*Assignment*
What lines of the material below hold the string "weight"? Copy them out.

*Available records*

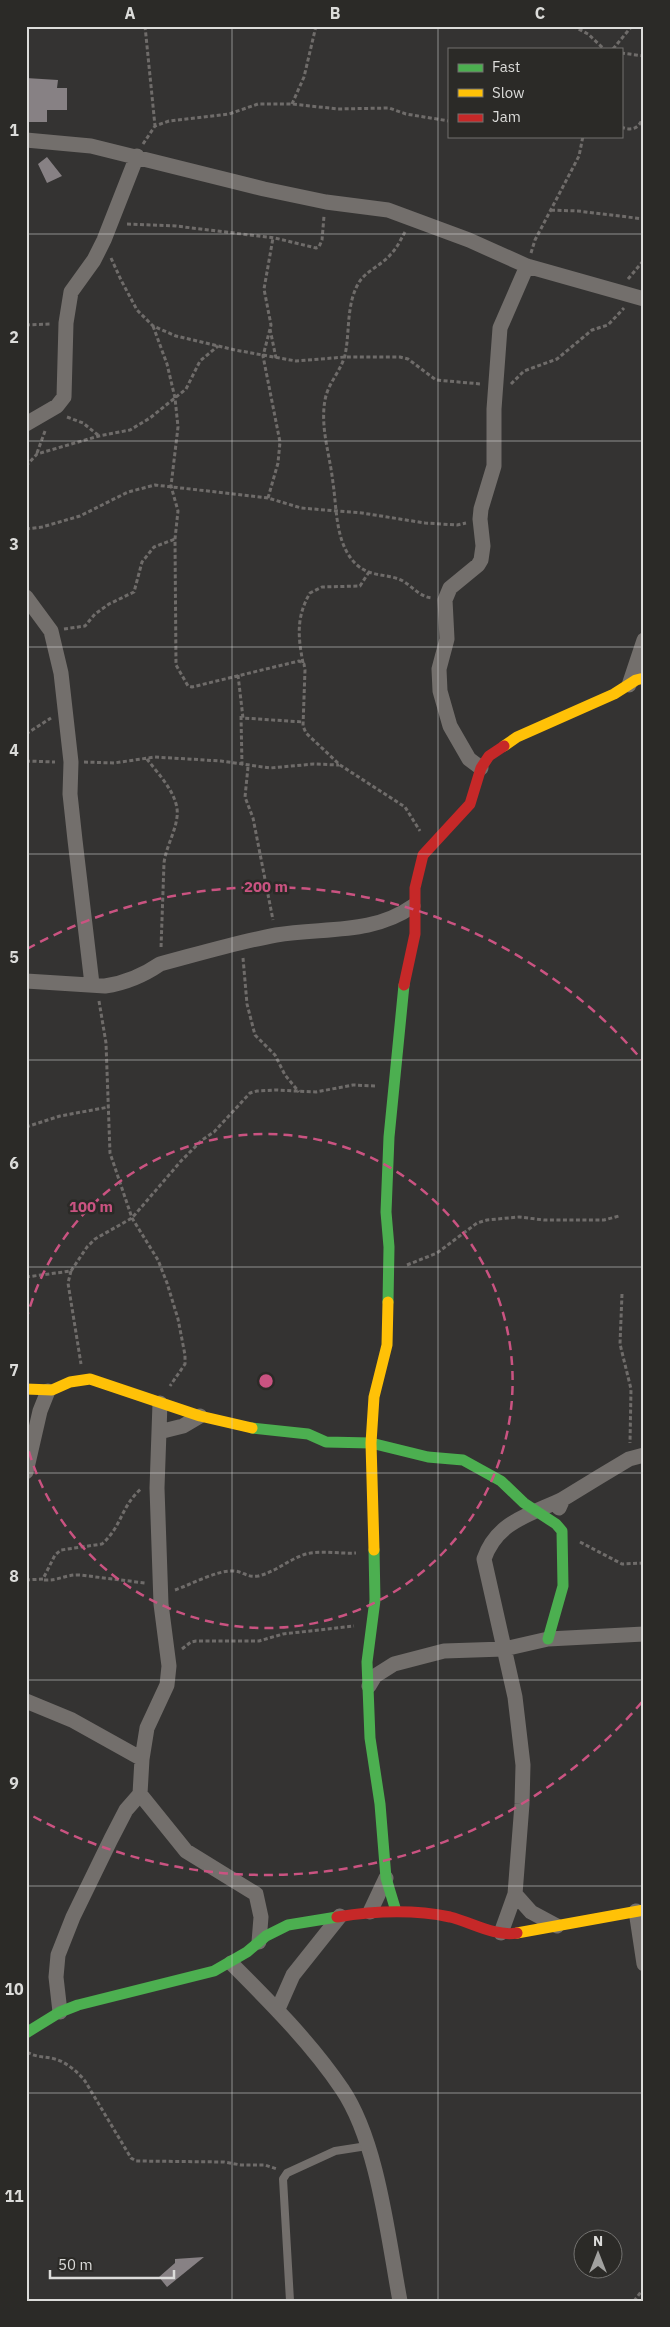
<svg xmlns="http://www.w3.org/2000/svg" width="670" height="2327" font-family="'IBM Plex Sans',sans-serif">
<style>
.building{fill:#878184}
.lines{fill:none;stroke-linecap:round;stroke-linejoin:round}
.path{stroke:#6f6c6a;stroke-width:3;stroke-dasharray:4 2.5;stroke-linecap:butt}
.lane{stroke:#736f6c;stroke-width:8}
.street{stroke:#736f6c;stroke-width:15}
.fast{stroke:#4caf50;stroke-width:11}
.slow{stroke:#ffc107;stroke-width:11}
.jam{stroke:#c62828;stroke-width:11}
.grid{fill:none;stroke:#dcdcda;stroke-width:1;stroke-opacity:0.55}
.ring{fill:none;stroke:#ca5381;stroke-width:2.5;stroke-dasharray:9 6}
.centre{fill:#ca5381;stroke:#2b2a27;stroke-width:2.5}
.ring-label{font-size:15px;text-anchor:middle;font-weight:bold;fill:#ca5381;stroke:#2b2a27;stroke-width:5;stroke-linejoin:round;paint-order:stroke}
.neatline{fill:none;stroke:#dcdcda;stroke-width:2}
.grid-label{font-size:16px;text-anchor:middle;font-weight:bold;fill:#dcdcda}
</style>
<rect width="100%" height="100%" fill="#343332"/>
<!-- building -->
<path class="building" d="M26,78L58,80L57,88H67V110H47V122H26Z
M47,157L62,176L47,183L38,164Z
M204,2257L167,2287L159,2277L175,2263V2259Z"/>
<g class="lines">
<!-- path -->
<path class="path" d="M145,26L155,126
M573,26L588,34L604,49
M613,49L632,26
M621,53L644,56
M292,104L304,77L316,26
M621,127C634,132 640,127 644,115
M143,144L155,126L169,121L229,114L258,104H292L338,109L389,108L406,114L449,121
M551,210L578,211L644,219
M127,224L176,226L275,238L316,248L319,247L322,240L324,216
M405,232C401,239 397,248 391,254C381,266 365,271 358,284C346,306 350,332 345,355C341,371 328,383 325,400C320,428 330,455 333,483C337,509 335,545 357,565C372,578 388,573 403,581C413,587 420,597 432,598
M531,253L535,240L579,156L583,136
M111,258L121,280L137,310L153,326L176,336L235,350L296,361L345,357H400L408,359L436,380L481,384
M628,279L644,260
M26,325L51,324
M153,326L167,364L175,398L178,427L171,486L178,511L175,539L176,665L188,686L192,687L299,661L304,664L305,670L303,726L306,733L340,765L405,807L420,831
M270,329L276,358
M511,384L524,371L557,359L592,330L608,325L624,308
M67,417L83,423L98,435
M37,453L45,431
M26,466L37,454L99,436L130,430L150,418L186,389L200,361L218,346
M268,498L278,463L280,442L263,356L271,325L264,289L273,238
M26,529L42,527L80,516L128,492L155,485L268,498L301,508L362,513L425,523L457,525L466,523
M64,629L85,626L95,614L109,604L134,592L142,562L154,547L175,539
M303,663C298,637 296,617 310,593L322,587L360,586L369,572
M238,675L243,718L303,722
M241,716L242,765
M26,734L51,718
M147,759C159,775 180,796 177,817C175,833 166,847 164,863L161,948
M26,761L55,762
M84,762L114,763L155,757L221,761L270,768L314,764L339,765
M248,767L245,797L253,818L273,920
M243,958L247,1004L255,1035L275,1055L285,1075L299,1092
M99,1001L106,1043L110,1153L132,1218L158,1260L167,1283L178,1319L185,1355V1364L170,1386
M26,1127L60,1116L109,1107
M407,1265L437,1253L477,1223L487,1220L519,1217L544,1220H604L619,1216
M71,1271L68,1283L81,1364
M26,1277L71,1271L87,1247L95,1239L132,1218L181,1161L202,1140L214,1132L250,1093L257,1091L276,1090L316,1092L353,1085L376,1086
M622,1294L620,1344L631,1389L630,1443
M580,1542L622,1564L644,1563
M26,1580L43,1579L55,1555L61,1550L102,1544C123,1525 120,1507 142,1488
M44,1580C59,1581 66,1574 80,1575L145,1583
M175,1590C190,1585 217,1570 233,1571C243,1571 247,1578 258,1576C276,1572 289,1559 306,1554C322,1550 340,1554 356,1553
M182,1649L191,1642L196,1641H259L283,1634L354,1626
M27,2052C37,2058 45,2056 55,2059C66,2062 78,2072 85,2081L131,2158L136,2161L224,2162L241,2165H265L277,2169
M634,2301L644,2288"/>
<!-- lane -->
<path class="lane" d="M290,2301L283,2179L287,2173L335,2151L367,2146"/>
<!-- street -->
<path class="street" d="M26,140L91,146L264,189L326,202L388,210L469,240L527,266L644,299
M26,424L57,406L64,397L66,323L71,292L94,260L104,240L137,156
M26,597L51,631L61,673L71,762L70,794L75,840L92,984
M629,685L644,640
M481,768L469,759L450,726L440,691L439,669L447,639L445,600L450,588L478,565L481,560L483,546L480,519L481,509L494,466V409L500,328L527,266
M26,981L105,986C126,983 144,975 160,964C198,954 238,942 276,935C324,927 372,935 413,906
M159,1432L183,1426L200,1416
M26,1472L40,1411L48,1391
M559,1508L563,1499L599,1477L629,1459L644,1455
M369,1686L375,1676L394,1664L444,1651L504,1649L548,1639L644,1634
M26,1701L72,1720L142,1759
M140,1794L186,1851L256,1894L261,1917L259,1942
M515,1894L531,1912L557,1926
M636,1911L644,1964
M370,1912L386,1878
M501,1933L515,1894L522,1804L523,1765L515,1697L484,1559C497,1521 530,1515 563,1499
M231,1963C270,2002 311,2043 342,2089C378,2142 388,2238 400,2301
M278,2009L293,1975L340,1916
M60,2012L56,1977L58,1955L73,1917L111,1839L126,1810L140,1794L142,1759L147,1728L167,1685L169,1666L161,1604L157,1488L160,1403"/>
<!-- fast -->
<path class="fast" d="M388,1302L389,1247L386,1212L389,1137L404,985
M252,1428L308,1434L326,1442L371,1443L428,1457L463,1460L501,1481L524,1503L556,1524L562,1531L563,1586L548,1639
M374,1550L375,1600L367,1662L370,1738L380,1804L386,1878L396,1911
M26,2033L60,2012L78,2005L214,1971L247,1952L266,1936L288,1925L337,1917"/>
<!-- slow -->
<path class="slow" d="M504,746L517,737L614,694L636,680L644,678
M26,1389L52,1390L70,1382L90,1379L200,1416L252,1428
M374,1550L371,1443L374,1397L387,1345L388,1302
M517,1933L644,1910"/>
<!-- jam -->
<path class="jam" d="M404,985L415,934V888L423,855L470,804L481,768L489,756L504,746
M337,1917C374,1911 412,1909 450,1917C471,1922 495,1937 517,1933"/>
</g>
<!-- grid -->
<path class="grid" d="M232,26V2301M438,26V2301M26,234H644M26,441H644M26,647H644M26,854H644M26,1060H644M26,1267H644M26,1473H644M26,1680H644M26,1886H644M26,2093H644"/>
<!-- distance rings -->
<g class="ring">
<path d="M26 1321A247 247 0 1 1 26 1441"/>
<path d="M642 1702A494 494 0 0 1 27 1813M27 949A494 494 0 0 1 642 1060"/>
</g>
<circle cx="266" cy="1381" r="8" class="centre"/>
<g class="ring-label">
<text x="266" y="892">200 m</text>
<text x="91" y="1212">100 m</text>
</g>
<!-- border -->
<rect width="670" height="2327" fill="none" stroke="#2b2a27" stroke-width="55"/>
<!-- legend -->
<rect x="448" y="48" width="175" height="90" fill="#2b2a27" stroke="#72716f"/>
<rect x="458" y="64" width="25" height="8" fill="#4caf50" stroke="#72716f"/>
<text x="492" y="72" font-size="15" fill="#dcdcda">Fast</text>
<rect x="458" y="89" width="25" height="8" fill="#ffc107" stroke="#72716f"/>
<text x="492" y="98" font-size="15" fill="#dcdcda">Slow</text>
<rect x="458" y="114" width="25" height="8" fill="#c62828" stroke="#72716f"/>
<text x="492" y="122" font-size="15" fill="#dcdcda">Jam</text>
<!-- north arrow -->
<g transform="translate(598 2254)"><circle r="24" fill="#2b2a27" stroke="#72716f"/>
<path d="M0-4L9 19L0 12L-9 19Z" fill="#a1a19f"/>
<text y="-8" font-size="14" font-weight="bold" text-anchor="middle" fill="#dcdcda">N</text>
</g>
<!-- scale -->
<path d="M50 2270v8h124v-8" fill="none" stroke="#dcdcda" stroke-width="2.5"/>
<text x="58" y="2270" font-size="15" fill="#dcdcda" stroke="#2b2a27" stroke-width="4" paint-order="stroke">50 m</text>
<rect x="28" y="28" width="614" height="2272" class="neatline"/>
<g class="grid-label">
<text x="130" y="19">A</text>
<text x="335" y="19">B</text>
<text x="540" y="19">C</text>
<text x="14" y="136">1</text>
<text x="14" y="343">2</text>
<text x="14" y="550">3</text>
<text x="14" y="756">4</text>
<text x="14" y="963">5</text>
<text x="14" y="1169">6</text>
<text x="14" y="1376">7</text>
<text x="14" y="1582">8</text>
<text x="14" y="1789">9</text>
<text x="14" y="1995">10</text>
<text x="14" y="2202">11</text>
</g>
</svg>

*Exercise result*
.ring-label{font-size:15px;text-anchor:middle;font-weight:bold;fill:#ca5381;stroke:#2b2a27;stroke-width:5;stroke-linejoin:round;paint-order:stroke}
.grid-label{font-size:16px;text-anchor:middle;font-weight:bold;fill:#dcdcda}
<text y="-8" font-size="14" font-weight="bold" text-anchor="middle" fill="#dcdcda">N</text>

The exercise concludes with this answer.